## [本文]
────────────────

『パール博士の日本無罪論』   田中正明著

            慧文社 昭和38年初版(昭和61年第15刷) (定価1400円)


 いつも行く古本屋で、何の気なしにこの本を買ったのは、いつのことだったろうか……。古本屋のおやじはニコリと笑って、
「日本もこのような本が出版できるようになったのう……長い間、出せんかったんじゃけぇ……」と言った。値段は1000円だった。
 実は、まだ読んでいない。
 『日本無罪論』と言ったら、何かしら大げさであるが、要するに、東京裁判におけるパール判事(インド代表)の『判決文』なのである。私は、平和教育LHRのをやりながらいつも思う。「わしらのじいさんは、戦争をした極悪人で、当時の指導者は、欲に目のくらんだバカばっかりだったんかのう……」と。(私の祖父は、大日本帝国陸軍上等兵で、銃剣術の名手だった。また、上官に命令していた不良軍人?でもあった)
 戦争を憎むことは大切だが、戦争を憎むことが足りなかったから戦争が起こったのだろうか? 私は、そうは思わない。現在学校では、ナショナリズムを徹底的に押さえ込む教育がなされている。「国としてまとまる」こと(ナショナルアイデンティティ)が、まるで戦争につながる悪であるかのごとくに。生徒たちは、「日本人であること」を誇りに思っていない。「国の責任」ということを他人事に思っている。当然、外国人の持っている「国の誇り」のことは分からない。だから、国旗をかたどった座布団などを平気で作る。私は、このことが、新たに戦争の火種を作りそうでこわい。
 それでは、目次を見てみよう。

  
   

目   次


推薦のことば  (清瀬一郎)
パール下中記念館の開設
序にかえて

勝てば官軍か
さばく者とさばかれる者
判決理由のない判決
戦争裁判への挑戦
三つのキャッチフレーズ
戦勝国の戦犯もさばけ
戦争は犯罪となし得るか
戦争は法の圏外にある
世界連邦のみが戦争をさばき得る
裁判所条例(チャーター)の違法
法はさかのぼらず
「文明」に逆行するもの
戦争責任は国家か個人か
「全面的共同謀議」という妄想
便利な法律の武器
底を流れる人種的偏見
人種問題への提言
満洲事変はなぜ起きたか
防共協定は侵略か
中立義務は果たされたか
ABCD経済包囲陣
開戦を決定した石油禁輸
日米交渉で時を稼いだもの
悲劇の傍受電報
アメリカの最後通牒(ハル・ノート)
事実上の開戦目=十一月廿七目
裁判所の管轄権の範囲
命令し、授権し、許可した者
南京事件と松井大将
原子爆弾の投下を命じた者
執念深い報復の追跡
賞罰はそのところを変えよう
パール判決の生まれるまで
国際法学界に光を増すパール判決
裁判という名の狂言
同胞に石を投げるな
占領政策の一環
民族の劣性への転落
インドの軍事裁判
パール小伝
博士の四度目の来日
東洋の政治的復活
平和の条件
    


実は、まだ読んでいないで、内容に対して何もコメントできないとえよう。

────────────────

## [提供項目]
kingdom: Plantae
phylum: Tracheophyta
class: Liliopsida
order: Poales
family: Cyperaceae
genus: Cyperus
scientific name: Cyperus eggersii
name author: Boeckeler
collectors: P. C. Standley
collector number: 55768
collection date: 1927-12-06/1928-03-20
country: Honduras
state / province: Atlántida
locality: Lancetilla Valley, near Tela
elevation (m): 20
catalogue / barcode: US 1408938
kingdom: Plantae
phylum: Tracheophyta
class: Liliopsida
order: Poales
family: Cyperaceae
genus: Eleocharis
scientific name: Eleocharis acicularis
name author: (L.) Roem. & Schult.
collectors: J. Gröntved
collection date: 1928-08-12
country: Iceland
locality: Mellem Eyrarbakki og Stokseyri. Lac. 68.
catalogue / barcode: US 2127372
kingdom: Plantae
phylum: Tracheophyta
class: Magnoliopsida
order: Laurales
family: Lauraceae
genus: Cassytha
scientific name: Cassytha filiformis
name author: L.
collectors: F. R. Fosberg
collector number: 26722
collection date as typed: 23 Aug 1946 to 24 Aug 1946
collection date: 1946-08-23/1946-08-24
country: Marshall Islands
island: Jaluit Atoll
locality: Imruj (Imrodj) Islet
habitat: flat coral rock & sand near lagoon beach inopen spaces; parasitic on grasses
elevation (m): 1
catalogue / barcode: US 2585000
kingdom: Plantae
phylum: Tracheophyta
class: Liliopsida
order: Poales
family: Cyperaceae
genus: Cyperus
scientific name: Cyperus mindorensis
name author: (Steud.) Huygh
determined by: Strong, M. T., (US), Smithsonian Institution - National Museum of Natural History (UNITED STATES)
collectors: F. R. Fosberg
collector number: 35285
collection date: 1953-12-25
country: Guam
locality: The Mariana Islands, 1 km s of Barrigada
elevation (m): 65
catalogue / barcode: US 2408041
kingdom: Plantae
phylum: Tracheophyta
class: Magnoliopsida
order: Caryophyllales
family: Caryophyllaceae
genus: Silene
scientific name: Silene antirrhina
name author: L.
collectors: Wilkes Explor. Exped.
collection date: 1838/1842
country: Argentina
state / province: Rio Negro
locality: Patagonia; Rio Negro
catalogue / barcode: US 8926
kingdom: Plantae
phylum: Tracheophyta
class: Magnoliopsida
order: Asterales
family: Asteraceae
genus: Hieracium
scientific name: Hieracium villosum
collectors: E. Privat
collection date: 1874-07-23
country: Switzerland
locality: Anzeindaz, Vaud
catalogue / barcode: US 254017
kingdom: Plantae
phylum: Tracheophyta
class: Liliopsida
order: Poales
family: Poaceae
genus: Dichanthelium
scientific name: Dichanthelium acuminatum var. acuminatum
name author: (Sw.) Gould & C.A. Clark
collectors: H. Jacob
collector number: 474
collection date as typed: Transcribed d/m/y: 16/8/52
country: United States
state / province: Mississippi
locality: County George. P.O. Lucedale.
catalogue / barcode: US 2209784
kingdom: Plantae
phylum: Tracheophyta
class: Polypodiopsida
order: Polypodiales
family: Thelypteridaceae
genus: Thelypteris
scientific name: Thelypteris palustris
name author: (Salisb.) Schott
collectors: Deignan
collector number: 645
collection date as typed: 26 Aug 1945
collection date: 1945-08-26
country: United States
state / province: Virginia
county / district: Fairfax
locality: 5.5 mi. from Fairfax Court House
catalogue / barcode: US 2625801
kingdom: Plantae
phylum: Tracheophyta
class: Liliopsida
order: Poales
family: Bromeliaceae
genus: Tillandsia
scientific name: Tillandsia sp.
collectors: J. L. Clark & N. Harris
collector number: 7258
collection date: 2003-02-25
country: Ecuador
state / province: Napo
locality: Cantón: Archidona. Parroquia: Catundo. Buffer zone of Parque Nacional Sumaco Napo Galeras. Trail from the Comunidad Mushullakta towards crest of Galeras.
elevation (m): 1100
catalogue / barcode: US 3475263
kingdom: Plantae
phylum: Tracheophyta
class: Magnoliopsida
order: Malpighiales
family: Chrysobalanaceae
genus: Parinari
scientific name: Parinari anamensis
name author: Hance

────────────────

## [作業内容]
本文の「実は、まだ読んでいない。」から「それでは、目次を見てみよう。」までの部分を、一字も変えずに書き写す。 項目はこの作業には関わらない。

## [結果]
実は、まだ読んでいない。
 『日本無罪論』と言ったら、何かしら大げさであるが、要するに、東京裁判におけるパール判事(インド代表)の『判決文』なのである。私は、平和教育LHRのをやりながらいつも思う。「わしらのじいさんは、戦争をした極悪人で、当時の指導者は、欲に目のくらんだバカばっかりだったんかのう……」と。(私の祖父は、大日本帝国陸軍上等兵で、銃剣術の名手だった。また、上官に命令していた不良軍人?でもあった)
 戦争を憎むことは大切だが、戦争を憎むことが足りなかったから戦争が起こったのだろうか? 私は、そうは思わない。現在学校では、ナショナリズムを徹底的に押さえ込む教育がなされている。「国としてまとまる」こと(ナショナルアイデンティティ)が、まるで戦争につながる悪であるかのごとくに。生徒たちは、「日本人であること」を誇りに思っていない。「国の責任」ということを他人事に思っている。当然、外国人の持っている「国の誇り」のことは分からない。だから、国旗をかたどった座布団などを平気で作る。私は、このことが、新たに戦争の火種を作りそうでこわい。
 それでは、目次を見てみよう。